The Court of Appeal has highlighted the difference that misconduct in a professional or personal situation will have on sanction when there is no evidence of insight, and has provided important guidance on best practice when faced with an unrepresented registrant. The Committee's determination on insight was central both to the removal of the appellants name from the register and the decision of the Court of Appeal to dismiss the appeal.
In December 2012 the BBC aired a documentary which exposed the sales of prescription only medicines without prescriptions. The appellant was the superintendent pharmacist at one of the pharmacies that had unlawfully supplied antibiotics to an undercover reporter.
H continued to deny the factual allegations throughout the Committee hearing, instead claiming that the BBC had maliciously conspired to edit the film footage to present a false picture. The Committee's decision on the factual allegations included that her account was 'rehearsed and manipulative' and that 'she was not a credible or reliable witness.' It found that her misconduct was serious and that her fitness to practise was impaired. The GPhC registrar had recommended suspension, however the Committee instead found that the Registrant's lack of genuine insight, risk of recurrence, denial of the allegations, lack of integrity and the importance of maintaining public confidence in the profession required no less than removal.
The Court of Appeal distinguished this case from Khan v GPhC  UKSC 64, where the Supreme Court overturned a sanction of erasure after a conviction for domestic abuse. While both registrants demonstrated little of no insight, here the misconduct related to professional performance and practice that went to the heart of the margin of judgement afforded to specialist regulatory panels in determining appropriate sanctions. H's lack of insight was so profound that the Committee had questioned whether the Registrant even understood the basic reasons for the Human Medicines Regulations 2012 or the role of pharmacists in acting as a gateway to the public for the use of safe and lawful medicines.
The Court of Appeal emphasised the Committee's right to consider each case on its own merits, without being bound by decisions in similar cases. It was irrelevant whether a differently constituted panel would have opted for suspension rather than removal and, whilst there was sympathy towards the Registrant, the Committee was best placed to decide that the Registrant's lack of insight was irremediable.

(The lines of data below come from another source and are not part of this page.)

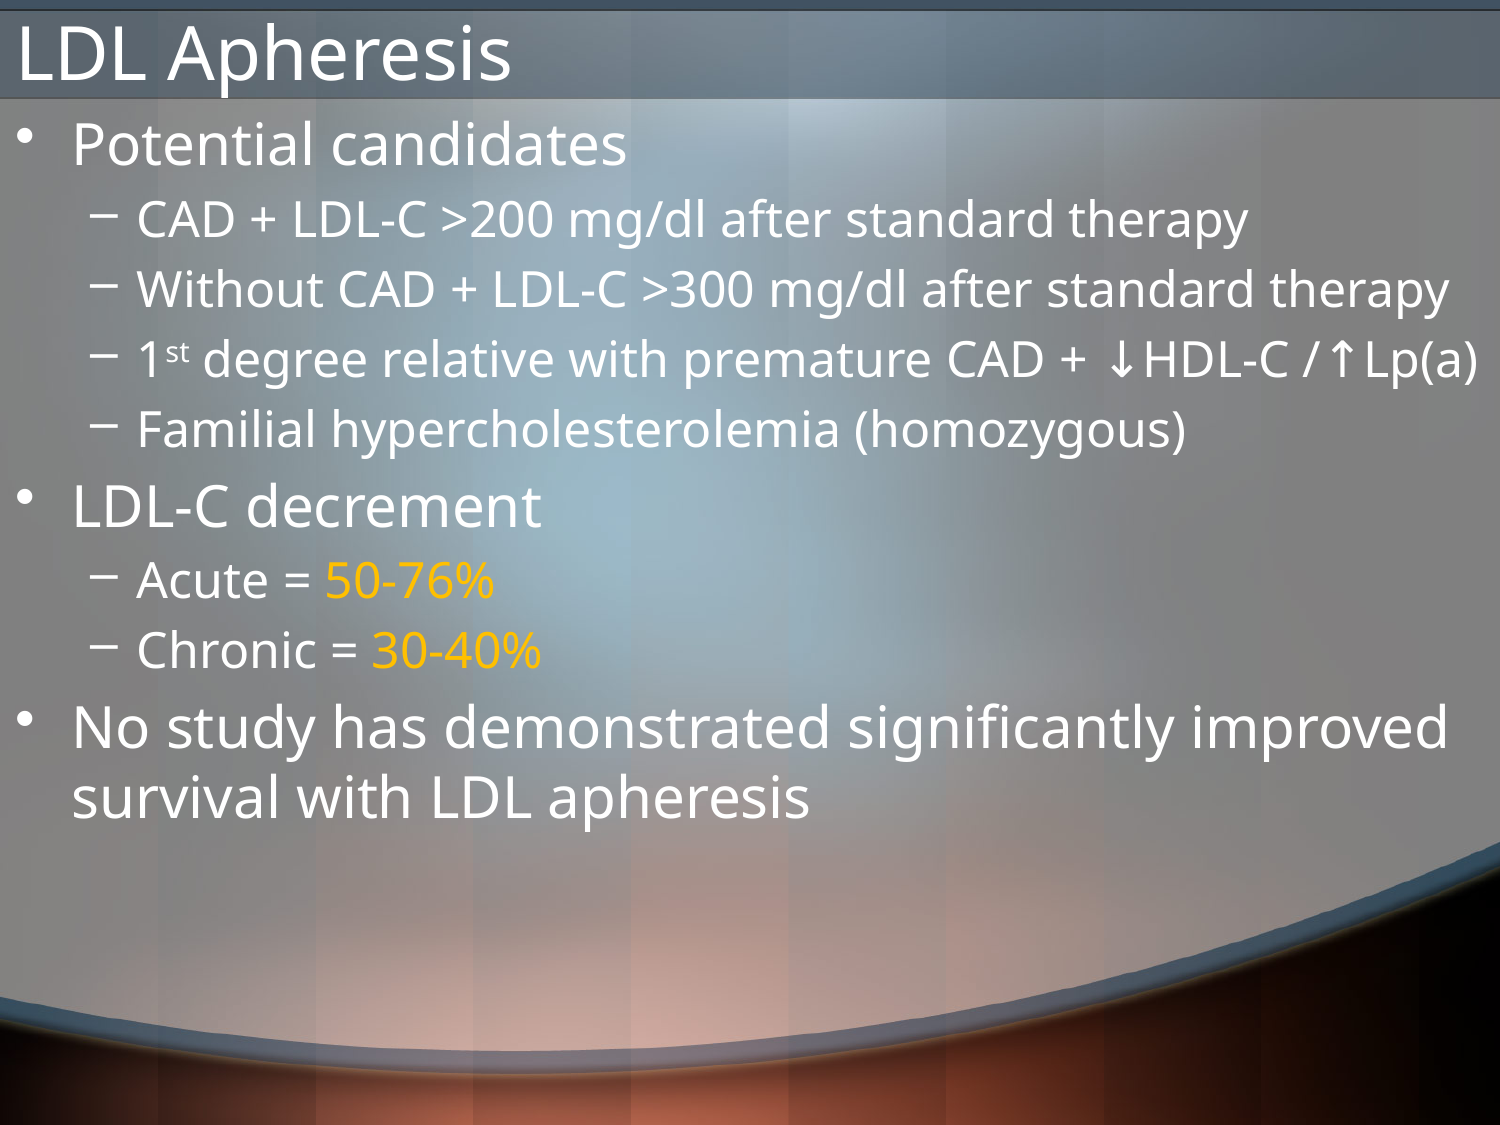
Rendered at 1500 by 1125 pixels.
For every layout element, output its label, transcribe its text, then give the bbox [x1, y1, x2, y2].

list Potential candidates CAD + LDL-C >200 mg/dl after standard therapy Without CAD + LDL-C >300 mg/dl after standard therapy 1st degree relative with premature CAD + ↓HDL-C /↑Lp(a) Familial hypercholesterolemia (homozygous) LDL-C decrement Acute = 50-76% Chronic = 30-40% No study has demonstrated significantly improved survival with LDL apheresis [0, 99, 1500, 1125]
title LDL Apheresis [0, 0, 1500, 99]
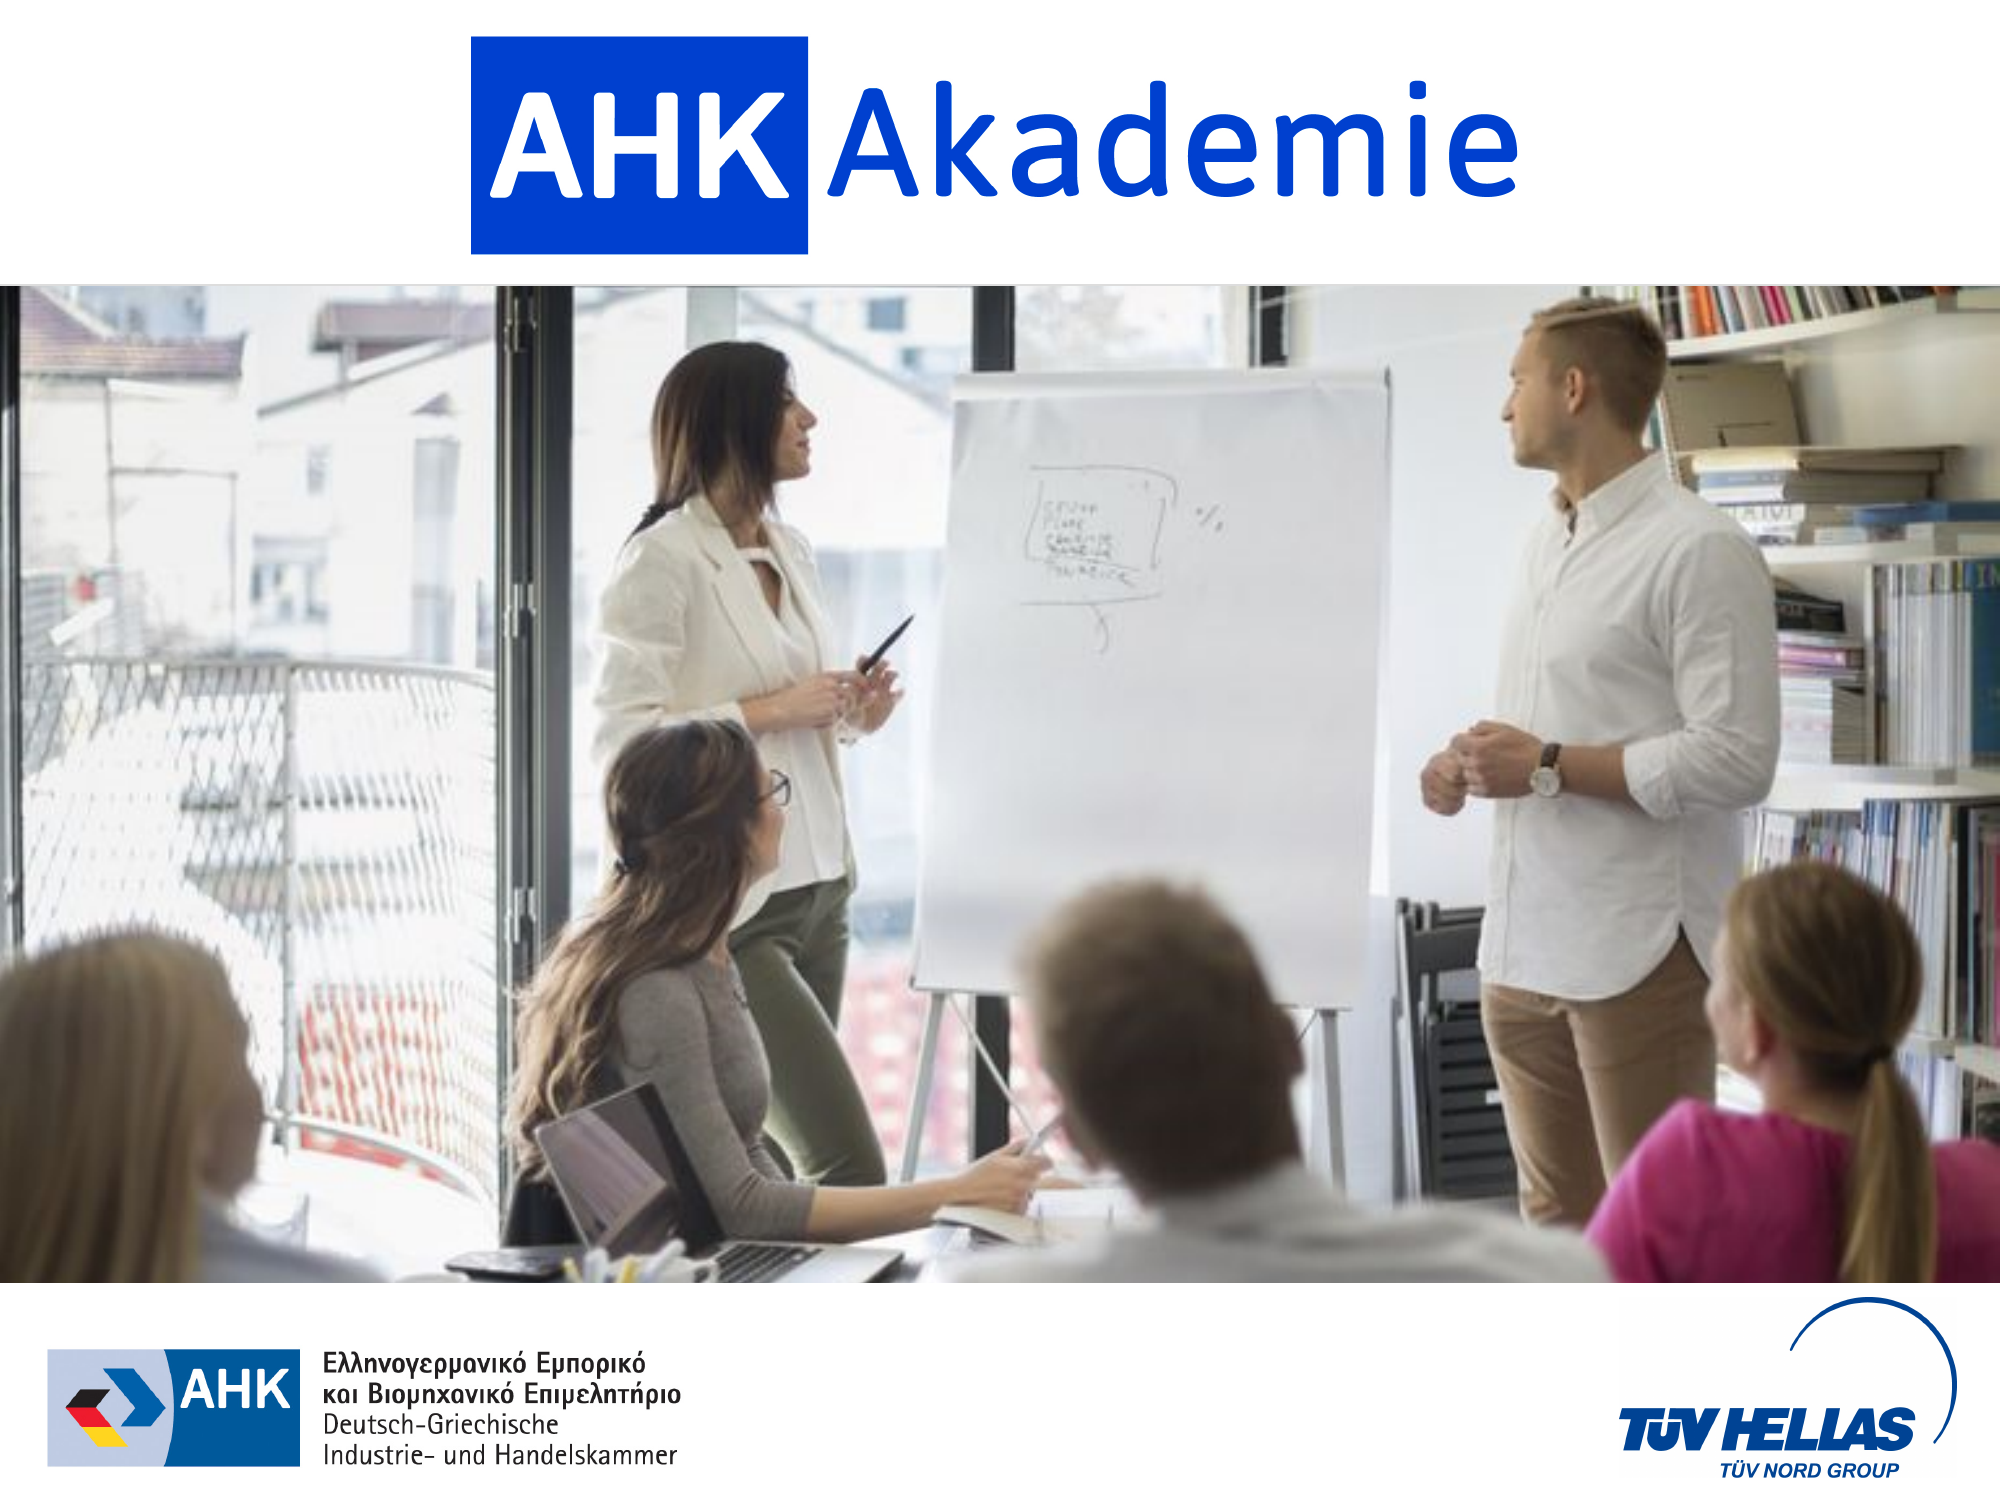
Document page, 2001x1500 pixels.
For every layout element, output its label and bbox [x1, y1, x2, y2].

picture [0, 286, 2000, 1283]
picture [1619, 1297, 1957, 1479]
picture [460, 23, 1540, 260]
picture [42, 1341, 697, 1472]
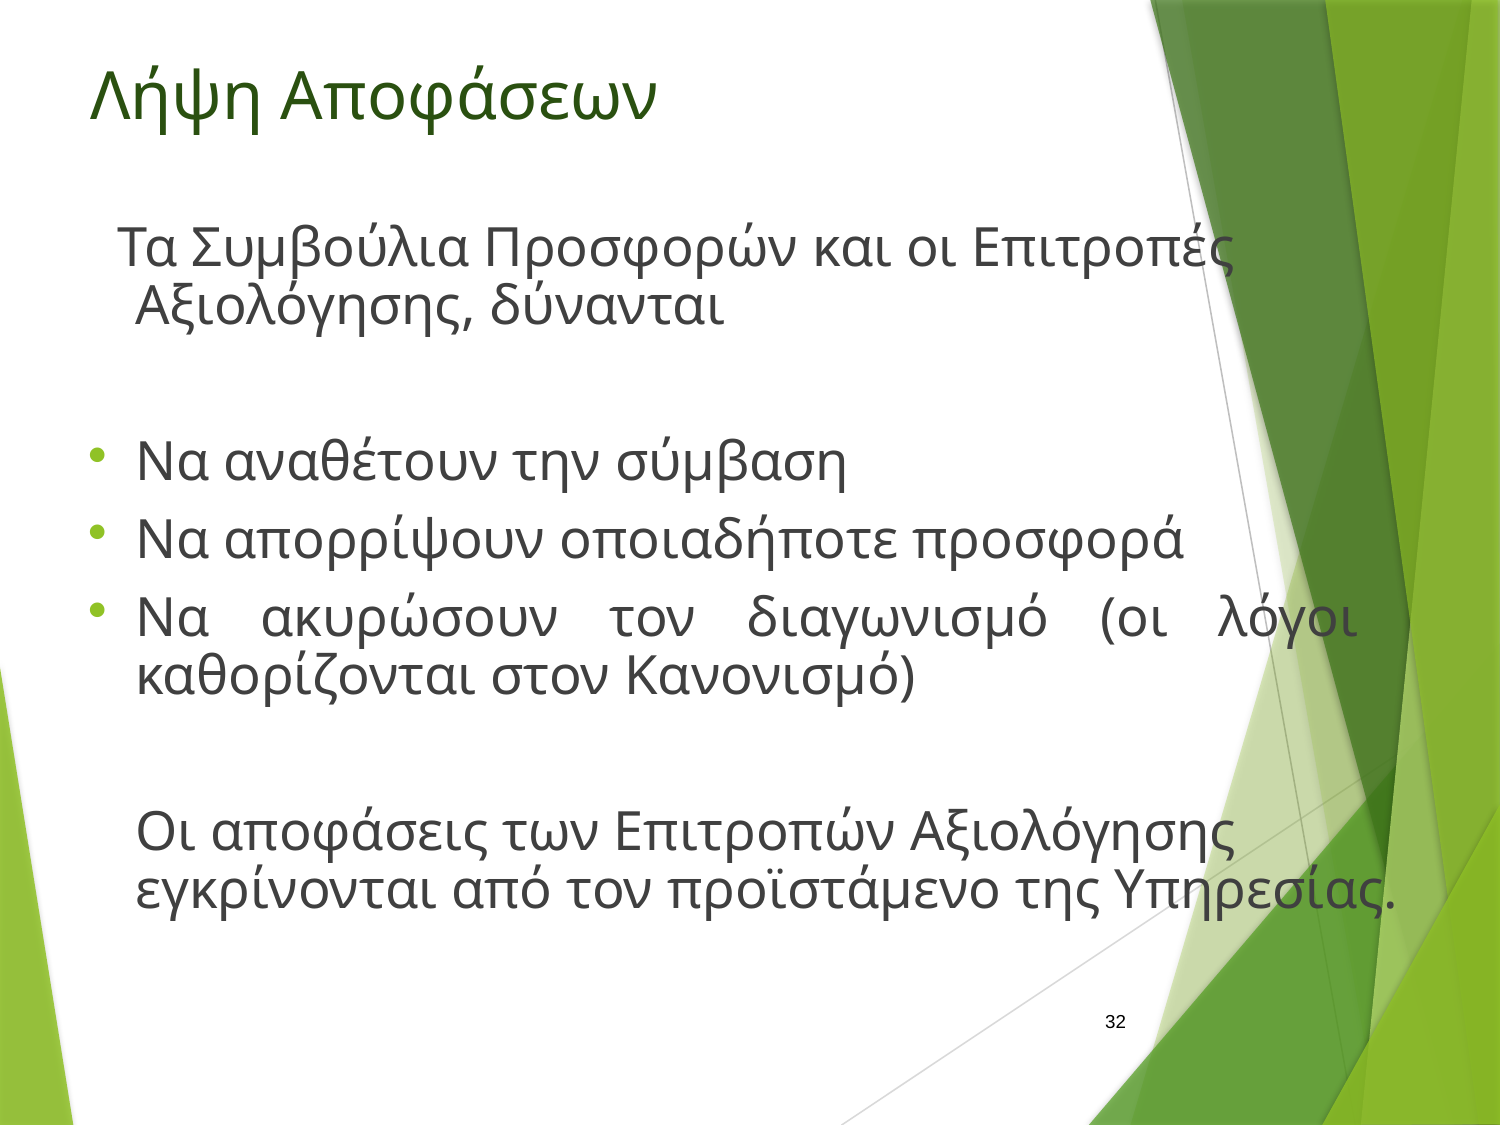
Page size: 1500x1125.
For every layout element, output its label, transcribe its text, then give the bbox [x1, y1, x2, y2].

slide_number 32 [1057, 991, 1142, 1051]
title Λήψη Αποφάσεων [75, 45, 1425, 200]
list Τα Συμβούλια Προσφορών και οι Επιτροπές Αξιολόγησης, δύνανται Να αναθέτουν την σύμβαση Να απορρίψουν οποιαδήποτε προσφορά Να ακυρώσουν τον διαγωνισμό (οι λόγοι καθορίζονται στον Κανονισμό) Οι αποφάσεις των Επιτροπών Αξιολόγησης εγκρίνονται από τον προϊστάμενο της Υπηρεσίας. [75, 212, 1425, 956]
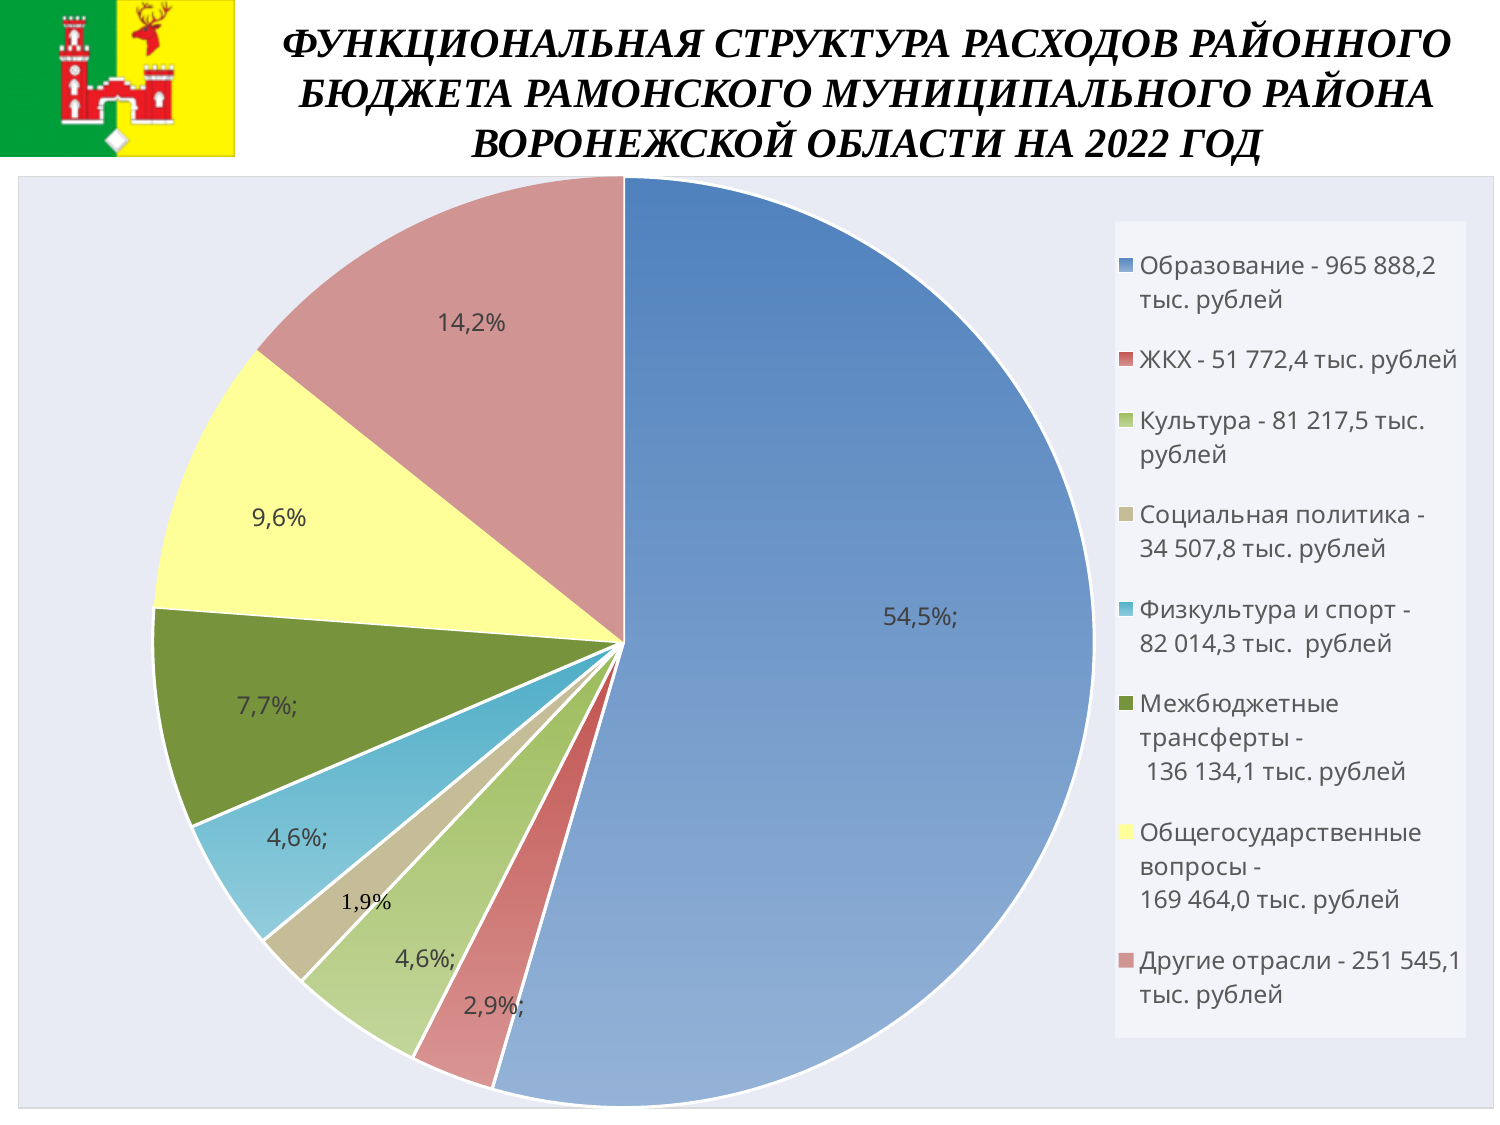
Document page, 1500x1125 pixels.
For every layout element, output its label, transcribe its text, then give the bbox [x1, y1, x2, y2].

chart [17, 174, 1495, 1119]
text_box Расходов районного бюджета Рамонского муниципального района Воронежской области приходится на одного гражданина [234, 8, 1500, 169]
text_box ФУНКЦИОНАЛЬНАЯ СТРУКТУРА РАСХОДОВ РАЙОННОГО БЮДЖЕТА РАМОНСКОГО МУНИЦИПАЛЬНОГО РАЙОНА ВОРОНЕЖСКОЙ ОБЛАСТИ НА 2022 ГОД [242, 8, 1500, 166]
picture [0, 0, 235, 157]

The case serves as an important reminder that Court of Appeal will not intervene except in circumstances of a serious procedural failing or irregularity. The judgment also gave some useful comments on procedural best practice when faced with an unrepresented Registrant. Committees should consider carefully their obligations to ensure Registrants understand the procedure at the hearing and the possible sanctions. The Court, however, unanimously concluded that the appeal grounds relating to procedural unfairness should be dismissed as the Committee had discretion as to case management. That being said, it is not inconceivable that similar procedural difficulties in future might not be viewed as favourably.